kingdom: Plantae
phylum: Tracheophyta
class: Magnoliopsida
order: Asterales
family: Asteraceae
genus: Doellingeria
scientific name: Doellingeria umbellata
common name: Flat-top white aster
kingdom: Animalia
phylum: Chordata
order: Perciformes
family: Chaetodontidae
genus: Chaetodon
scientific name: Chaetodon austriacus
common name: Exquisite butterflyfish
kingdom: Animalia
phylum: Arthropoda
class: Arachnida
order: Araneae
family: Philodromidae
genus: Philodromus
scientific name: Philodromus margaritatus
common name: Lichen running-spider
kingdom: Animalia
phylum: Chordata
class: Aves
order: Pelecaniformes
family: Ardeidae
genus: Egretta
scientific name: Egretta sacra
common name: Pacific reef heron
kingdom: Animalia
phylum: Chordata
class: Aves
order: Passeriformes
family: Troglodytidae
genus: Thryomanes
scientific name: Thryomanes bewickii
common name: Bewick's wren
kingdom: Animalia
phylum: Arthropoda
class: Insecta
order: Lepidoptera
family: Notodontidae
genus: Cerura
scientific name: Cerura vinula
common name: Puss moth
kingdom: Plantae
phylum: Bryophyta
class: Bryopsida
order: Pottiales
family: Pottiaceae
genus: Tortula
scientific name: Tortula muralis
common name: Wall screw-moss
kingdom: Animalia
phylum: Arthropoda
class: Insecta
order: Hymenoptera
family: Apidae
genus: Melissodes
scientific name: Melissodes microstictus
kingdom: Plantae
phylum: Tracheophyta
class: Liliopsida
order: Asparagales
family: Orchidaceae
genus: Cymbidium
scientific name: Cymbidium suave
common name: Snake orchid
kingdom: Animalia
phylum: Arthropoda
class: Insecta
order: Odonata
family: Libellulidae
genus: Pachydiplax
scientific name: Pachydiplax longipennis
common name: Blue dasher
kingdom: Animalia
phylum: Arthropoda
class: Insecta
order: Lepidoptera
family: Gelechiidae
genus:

++++++++++++++++++++

#### [Goal of the exercise]
Reproduce word for word the part of the material above that begins at its very first line and ends with the line containing "scientific name: Chaetodon austriacus", including both of those lines.

#### [Completed exercise]
kingdom: Plantae
phylum: Tracheophyta
class: Magnoliopsida
order: Asterales
family: Asteraceae
genus: Doellingeria
scientific name: Doellingeria umbellata
common name: Flat-top white aster
kingdom: Animalia
phylum: Chordata
order: Perciformes
family: Chaetodontidae
genus: Chaetodon
scientific name: Chaetodon austriacus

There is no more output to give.